4. Sempre dê preferência ao que é da época: verduras, legumes e frutas

5. Tenha o hábito de levar às compras uma lista para não comprar mais do que deve e precisa

6. Aprenda a condicionar de maneira adequada os alimentos para que, mesmo na geladeira, não estraguem antes do tempo

7. Busque conhecimento e saiba como aproveitar integralmente os alimentos: folhas, talos e cascas. Sabia que as sementes de abóbora podem ser torradas no forno e servidas como petisco?

8. Abandone o preconceito contra a comida requentada. O que sobrou e foi para a geladeira, dentro do prazo, mantém o sabor e pode ser consumido. Ou, se preferir, também pode ser transformado em outras receitas. O arroz, retemperado, pode virar um delicioso bolinho.

Enquanto isso... Agrotóxicos liberados

Ao mesmo tempo em que existe a preocupação com o que comer, o que é saudável, a qualidade do alimento, há o medo por parte da população com o uso exagerado dos agrotóxicos no Brasil. Medo dos hormônios nos animais e dos venenos nos vegetais. Muitas perguntas, inúmeras dúvidas e respostas pouco convincentes.
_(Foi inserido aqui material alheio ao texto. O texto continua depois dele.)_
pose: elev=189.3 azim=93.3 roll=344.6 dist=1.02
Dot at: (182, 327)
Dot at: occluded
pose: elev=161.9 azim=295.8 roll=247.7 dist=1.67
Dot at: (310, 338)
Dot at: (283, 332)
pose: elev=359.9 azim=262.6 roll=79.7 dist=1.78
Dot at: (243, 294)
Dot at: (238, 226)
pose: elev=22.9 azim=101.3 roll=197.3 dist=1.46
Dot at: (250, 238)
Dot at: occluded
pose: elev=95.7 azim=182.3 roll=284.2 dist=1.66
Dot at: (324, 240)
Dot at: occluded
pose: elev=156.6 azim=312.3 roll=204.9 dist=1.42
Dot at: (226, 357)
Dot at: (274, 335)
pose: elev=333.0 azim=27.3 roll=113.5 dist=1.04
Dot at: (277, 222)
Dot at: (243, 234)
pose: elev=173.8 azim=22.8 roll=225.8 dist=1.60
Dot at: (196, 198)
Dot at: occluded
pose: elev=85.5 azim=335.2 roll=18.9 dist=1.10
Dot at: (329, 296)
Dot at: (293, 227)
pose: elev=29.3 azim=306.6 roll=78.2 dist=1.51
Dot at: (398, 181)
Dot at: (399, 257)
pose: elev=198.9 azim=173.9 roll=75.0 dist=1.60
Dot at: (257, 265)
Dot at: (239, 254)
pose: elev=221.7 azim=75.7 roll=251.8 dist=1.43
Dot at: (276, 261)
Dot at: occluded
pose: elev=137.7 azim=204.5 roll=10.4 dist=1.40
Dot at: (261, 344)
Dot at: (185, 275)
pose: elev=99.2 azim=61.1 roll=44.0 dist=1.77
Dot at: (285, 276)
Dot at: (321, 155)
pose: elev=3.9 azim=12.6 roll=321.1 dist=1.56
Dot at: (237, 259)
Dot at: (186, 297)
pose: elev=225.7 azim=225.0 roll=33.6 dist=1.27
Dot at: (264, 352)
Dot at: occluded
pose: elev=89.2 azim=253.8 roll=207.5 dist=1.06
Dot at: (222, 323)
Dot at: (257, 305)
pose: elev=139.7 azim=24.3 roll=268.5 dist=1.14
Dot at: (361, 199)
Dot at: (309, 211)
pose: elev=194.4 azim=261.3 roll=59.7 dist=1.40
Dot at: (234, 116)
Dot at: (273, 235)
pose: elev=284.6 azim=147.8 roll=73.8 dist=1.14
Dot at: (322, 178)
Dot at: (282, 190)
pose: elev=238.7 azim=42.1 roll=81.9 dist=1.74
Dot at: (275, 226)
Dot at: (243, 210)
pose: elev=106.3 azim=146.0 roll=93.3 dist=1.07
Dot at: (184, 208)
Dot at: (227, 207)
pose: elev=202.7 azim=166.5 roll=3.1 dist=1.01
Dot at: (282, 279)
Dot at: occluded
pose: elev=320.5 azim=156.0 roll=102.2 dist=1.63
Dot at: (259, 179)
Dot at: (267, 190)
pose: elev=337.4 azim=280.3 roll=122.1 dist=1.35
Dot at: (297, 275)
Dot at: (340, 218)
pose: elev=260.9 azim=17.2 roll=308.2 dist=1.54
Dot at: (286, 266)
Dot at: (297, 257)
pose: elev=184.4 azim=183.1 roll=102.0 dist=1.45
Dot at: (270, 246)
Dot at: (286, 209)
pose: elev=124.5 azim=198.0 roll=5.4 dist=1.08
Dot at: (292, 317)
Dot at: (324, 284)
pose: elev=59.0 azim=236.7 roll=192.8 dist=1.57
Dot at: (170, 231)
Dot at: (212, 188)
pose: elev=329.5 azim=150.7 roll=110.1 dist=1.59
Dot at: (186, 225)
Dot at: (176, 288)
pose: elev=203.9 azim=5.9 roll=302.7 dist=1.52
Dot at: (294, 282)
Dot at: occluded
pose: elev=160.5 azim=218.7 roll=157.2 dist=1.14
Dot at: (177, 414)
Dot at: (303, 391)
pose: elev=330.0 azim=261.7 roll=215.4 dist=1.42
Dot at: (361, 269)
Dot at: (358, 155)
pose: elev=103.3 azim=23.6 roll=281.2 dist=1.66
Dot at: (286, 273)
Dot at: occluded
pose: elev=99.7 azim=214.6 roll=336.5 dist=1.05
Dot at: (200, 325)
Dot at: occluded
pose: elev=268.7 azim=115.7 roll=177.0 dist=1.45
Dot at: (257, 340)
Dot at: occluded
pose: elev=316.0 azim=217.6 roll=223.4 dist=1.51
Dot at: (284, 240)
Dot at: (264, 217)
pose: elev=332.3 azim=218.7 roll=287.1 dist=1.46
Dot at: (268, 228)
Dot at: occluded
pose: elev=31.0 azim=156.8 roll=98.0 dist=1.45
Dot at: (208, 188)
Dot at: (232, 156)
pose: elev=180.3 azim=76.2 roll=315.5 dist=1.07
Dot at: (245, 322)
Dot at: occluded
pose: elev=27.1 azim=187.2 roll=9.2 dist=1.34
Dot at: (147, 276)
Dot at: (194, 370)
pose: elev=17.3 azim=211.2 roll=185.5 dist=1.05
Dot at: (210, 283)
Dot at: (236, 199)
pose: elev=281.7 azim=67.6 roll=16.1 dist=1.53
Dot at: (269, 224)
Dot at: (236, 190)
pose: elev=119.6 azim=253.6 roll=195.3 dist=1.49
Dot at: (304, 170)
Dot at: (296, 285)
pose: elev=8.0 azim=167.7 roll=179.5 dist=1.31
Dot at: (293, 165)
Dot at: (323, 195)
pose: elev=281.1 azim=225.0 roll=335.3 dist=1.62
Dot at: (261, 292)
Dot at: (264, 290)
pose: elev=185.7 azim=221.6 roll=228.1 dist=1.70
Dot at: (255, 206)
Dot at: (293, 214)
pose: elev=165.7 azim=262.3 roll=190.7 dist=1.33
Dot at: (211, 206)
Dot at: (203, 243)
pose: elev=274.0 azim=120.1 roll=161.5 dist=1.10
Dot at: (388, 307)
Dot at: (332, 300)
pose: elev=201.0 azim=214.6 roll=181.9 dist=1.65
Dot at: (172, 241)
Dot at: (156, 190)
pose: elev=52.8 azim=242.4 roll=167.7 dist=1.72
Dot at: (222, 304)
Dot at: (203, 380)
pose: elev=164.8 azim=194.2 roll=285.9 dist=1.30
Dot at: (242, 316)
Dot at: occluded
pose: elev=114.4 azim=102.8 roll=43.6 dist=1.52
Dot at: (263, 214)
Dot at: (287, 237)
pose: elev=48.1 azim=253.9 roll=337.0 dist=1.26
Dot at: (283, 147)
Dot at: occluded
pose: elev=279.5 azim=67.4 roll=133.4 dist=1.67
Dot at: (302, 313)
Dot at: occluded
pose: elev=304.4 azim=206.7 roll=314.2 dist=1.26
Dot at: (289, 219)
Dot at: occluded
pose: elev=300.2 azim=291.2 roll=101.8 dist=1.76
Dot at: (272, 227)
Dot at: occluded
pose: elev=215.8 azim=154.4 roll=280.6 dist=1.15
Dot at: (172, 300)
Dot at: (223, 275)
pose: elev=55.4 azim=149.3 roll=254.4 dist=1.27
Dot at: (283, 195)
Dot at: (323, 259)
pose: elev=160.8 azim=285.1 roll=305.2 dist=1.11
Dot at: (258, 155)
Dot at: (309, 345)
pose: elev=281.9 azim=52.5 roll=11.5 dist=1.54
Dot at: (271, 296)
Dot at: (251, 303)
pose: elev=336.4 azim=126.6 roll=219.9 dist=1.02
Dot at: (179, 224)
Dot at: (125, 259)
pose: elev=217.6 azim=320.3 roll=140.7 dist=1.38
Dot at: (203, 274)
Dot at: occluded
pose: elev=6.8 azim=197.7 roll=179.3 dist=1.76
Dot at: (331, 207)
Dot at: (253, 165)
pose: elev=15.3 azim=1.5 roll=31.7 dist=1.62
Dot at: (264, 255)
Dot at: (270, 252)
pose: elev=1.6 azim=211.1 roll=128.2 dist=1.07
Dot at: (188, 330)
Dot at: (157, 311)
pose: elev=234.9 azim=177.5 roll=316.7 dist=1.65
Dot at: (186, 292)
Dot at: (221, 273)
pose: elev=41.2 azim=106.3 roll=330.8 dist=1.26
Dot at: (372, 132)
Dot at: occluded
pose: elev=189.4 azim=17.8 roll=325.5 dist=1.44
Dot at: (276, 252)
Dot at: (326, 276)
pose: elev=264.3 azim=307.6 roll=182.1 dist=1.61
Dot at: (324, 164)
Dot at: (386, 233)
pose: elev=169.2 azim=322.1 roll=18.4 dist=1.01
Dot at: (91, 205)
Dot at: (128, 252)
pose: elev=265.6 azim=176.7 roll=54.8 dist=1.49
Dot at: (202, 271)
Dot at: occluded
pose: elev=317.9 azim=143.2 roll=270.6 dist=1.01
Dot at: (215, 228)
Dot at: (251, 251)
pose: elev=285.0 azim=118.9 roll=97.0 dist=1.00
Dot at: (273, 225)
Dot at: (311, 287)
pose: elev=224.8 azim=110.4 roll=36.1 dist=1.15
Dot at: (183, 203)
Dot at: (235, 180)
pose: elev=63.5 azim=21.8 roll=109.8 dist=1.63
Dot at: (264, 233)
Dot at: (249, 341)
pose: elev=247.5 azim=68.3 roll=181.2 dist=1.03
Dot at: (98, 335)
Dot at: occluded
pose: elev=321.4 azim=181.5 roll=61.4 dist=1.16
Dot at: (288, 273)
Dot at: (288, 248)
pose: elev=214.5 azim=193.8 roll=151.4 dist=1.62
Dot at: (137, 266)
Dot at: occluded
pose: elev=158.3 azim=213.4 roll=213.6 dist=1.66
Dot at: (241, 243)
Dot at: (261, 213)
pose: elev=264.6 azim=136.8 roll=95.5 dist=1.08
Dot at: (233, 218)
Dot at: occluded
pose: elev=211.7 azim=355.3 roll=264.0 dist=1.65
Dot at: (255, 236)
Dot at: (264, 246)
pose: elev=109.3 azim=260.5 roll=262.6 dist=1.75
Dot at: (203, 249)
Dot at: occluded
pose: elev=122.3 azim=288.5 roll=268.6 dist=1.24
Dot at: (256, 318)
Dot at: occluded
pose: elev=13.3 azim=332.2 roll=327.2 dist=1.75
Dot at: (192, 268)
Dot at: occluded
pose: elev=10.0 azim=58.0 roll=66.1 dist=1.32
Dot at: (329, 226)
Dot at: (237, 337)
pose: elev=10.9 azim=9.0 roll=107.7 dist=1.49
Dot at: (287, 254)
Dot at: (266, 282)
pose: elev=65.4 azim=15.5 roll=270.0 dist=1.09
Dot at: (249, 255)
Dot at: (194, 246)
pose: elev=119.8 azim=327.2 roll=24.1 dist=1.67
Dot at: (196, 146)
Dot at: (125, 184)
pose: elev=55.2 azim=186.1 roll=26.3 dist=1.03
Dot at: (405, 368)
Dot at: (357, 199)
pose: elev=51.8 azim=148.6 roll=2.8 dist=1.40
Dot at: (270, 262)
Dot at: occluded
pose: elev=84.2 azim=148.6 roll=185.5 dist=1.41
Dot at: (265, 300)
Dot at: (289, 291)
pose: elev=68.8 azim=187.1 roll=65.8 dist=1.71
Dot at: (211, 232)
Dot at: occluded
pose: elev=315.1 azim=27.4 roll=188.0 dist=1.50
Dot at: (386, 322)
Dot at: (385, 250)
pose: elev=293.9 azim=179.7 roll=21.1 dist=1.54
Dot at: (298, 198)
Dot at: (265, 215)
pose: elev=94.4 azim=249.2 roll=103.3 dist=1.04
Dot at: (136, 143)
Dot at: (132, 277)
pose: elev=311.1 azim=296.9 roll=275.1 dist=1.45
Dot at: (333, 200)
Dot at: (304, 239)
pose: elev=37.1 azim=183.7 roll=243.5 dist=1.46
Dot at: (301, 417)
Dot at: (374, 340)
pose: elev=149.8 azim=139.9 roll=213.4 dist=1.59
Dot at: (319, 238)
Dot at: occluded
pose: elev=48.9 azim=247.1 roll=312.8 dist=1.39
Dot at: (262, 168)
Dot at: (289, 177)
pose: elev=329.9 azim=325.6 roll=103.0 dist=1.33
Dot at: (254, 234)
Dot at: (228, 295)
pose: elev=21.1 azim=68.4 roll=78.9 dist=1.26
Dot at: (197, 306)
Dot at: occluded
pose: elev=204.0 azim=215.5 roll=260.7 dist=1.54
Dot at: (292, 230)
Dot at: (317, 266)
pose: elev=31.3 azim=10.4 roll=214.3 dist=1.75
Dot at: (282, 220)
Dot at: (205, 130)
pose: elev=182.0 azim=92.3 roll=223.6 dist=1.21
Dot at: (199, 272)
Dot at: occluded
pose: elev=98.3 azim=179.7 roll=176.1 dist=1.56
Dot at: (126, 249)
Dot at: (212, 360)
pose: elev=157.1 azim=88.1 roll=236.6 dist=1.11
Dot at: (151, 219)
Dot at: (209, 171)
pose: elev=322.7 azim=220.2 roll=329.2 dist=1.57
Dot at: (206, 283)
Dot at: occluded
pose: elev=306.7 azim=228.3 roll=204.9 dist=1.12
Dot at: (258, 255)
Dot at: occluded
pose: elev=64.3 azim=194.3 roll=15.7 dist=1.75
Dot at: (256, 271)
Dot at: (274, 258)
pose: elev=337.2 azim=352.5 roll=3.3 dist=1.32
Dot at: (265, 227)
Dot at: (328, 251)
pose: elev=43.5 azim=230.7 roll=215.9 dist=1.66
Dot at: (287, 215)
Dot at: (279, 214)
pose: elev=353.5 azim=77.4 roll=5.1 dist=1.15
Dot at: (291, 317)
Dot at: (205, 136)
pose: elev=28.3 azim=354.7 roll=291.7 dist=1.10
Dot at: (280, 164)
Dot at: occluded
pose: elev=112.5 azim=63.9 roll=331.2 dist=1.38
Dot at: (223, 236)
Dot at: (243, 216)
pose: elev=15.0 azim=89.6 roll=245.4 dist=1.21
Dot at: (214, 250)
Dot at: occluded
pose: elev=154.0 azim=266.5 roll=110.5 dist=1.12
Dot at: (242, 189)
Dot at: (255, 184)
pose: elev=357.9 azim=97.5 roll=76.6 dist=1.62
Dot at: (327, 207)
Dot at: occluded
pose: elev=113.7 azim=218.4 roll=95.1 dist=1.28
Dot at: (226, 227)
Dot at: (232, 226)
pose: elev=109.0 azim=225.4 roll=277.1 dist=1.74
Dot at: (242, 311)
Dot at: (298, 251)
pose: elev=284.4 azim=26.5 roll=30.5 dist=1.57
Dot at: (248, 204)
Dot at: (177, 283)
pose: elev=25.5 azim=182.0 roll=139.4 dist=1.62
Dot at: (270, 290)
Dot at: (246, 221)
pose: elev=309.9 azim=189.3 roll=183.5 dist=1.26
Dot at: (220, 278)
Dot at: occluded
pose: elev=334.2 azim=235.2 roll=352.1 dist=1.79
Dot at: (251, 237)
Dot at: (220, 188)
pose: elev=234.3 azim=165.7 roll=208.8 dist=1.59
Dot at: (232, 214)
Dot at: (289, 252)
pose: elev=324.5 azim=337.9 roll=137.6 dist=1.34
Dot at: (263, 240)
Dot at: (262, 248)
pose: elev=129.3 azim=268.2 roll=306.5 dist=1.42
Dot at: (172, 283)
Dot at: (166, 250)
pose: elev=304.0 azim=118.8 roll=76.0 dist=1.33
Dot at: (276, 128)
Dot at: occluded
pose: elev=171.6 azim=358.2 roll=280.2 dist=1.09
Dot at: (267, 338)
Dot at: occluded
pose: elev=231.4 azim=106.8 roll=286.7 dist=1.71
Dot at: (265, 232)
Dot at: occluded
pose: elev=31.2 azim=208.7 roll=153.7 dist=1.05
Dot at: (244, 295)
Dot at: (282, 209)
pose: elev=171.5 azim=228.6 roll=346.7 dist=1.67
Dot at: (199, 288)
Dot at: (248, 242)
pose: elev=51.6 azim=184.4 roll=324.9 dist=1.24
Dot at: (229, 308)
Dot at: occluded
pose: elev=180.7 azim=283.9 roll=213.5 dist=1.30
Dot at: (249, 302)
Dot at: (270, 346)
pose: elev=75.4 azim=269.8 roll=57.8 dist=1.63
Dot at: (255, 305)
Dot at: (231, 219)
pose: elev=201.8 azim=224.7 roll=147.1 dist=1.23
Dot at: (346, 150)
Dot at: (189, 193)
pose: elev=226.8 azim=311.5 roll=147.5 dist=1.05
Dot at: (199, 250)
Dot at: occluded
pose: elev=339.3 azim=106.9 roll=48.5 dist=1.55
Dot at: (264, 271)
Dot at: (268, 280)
A realidade é que o Ministério da Agricultura publicou no Diário Oficial da União, em 27 de novembro de 2019, autorização do registro de mais 57 agrotóxicos no Brasil (55 são produtos genéricos, ou seja, com base em ingredientes ativos que já estavam presentes em outros produtos existentes no mercado).

Ao todo, somente em 2019, foram liberados 439 desses produtos pelo governo. De acordo com a pasta, o objetivo é aumentar a concorrência no mercado e diminuir o preço dos defensivos, o que faz cair o custo de produção. Por outro lado, parte da sociedade se preocupa em demasia porque os agrotóxicos impactam a saúde pública, podendo causar intoxicações e doenças como o câncer.



Dados de 2019, apresentados no livro A geography of agrotoxins use in Brazil and its relations to the European Union, da editora FFLCH/USP, revelam que diversos agrotóxicos não aprovados, por exemplo, em países da União Europeia são autorizados pelo governo brasileiro. Estima-se que 4.500 pessoas sejam intoxicadas por ano por esses produtos no Brasil.

No país, maior consumidor de agrotóxicos do mundo, segundo dossiê de 2008 da Associação Brasileira de Saúde Coletiva (Abrasco), esses produtos estão relacionados a uma morte a cada dois dias por doenças agudas, sendo um terço suicídio e os outros dois terços por inalação por pessoas que os manipulam, segundo dados disponibilizados no livro da editora FFLCH/USP. Mas isso ainda é subnotificado.

Além disso, o livro detalha que os agrotóxicos têm ligação com mortes por efeitos diretos, por exemplo, devido ao consumo de alimentos contaminados. E efeitos indiretos, como na contaminação do lençol freático, o que tem relação com a incidência de tumores, mas que ainda não é quantificado, devido ao câncer ter múltiplas causas.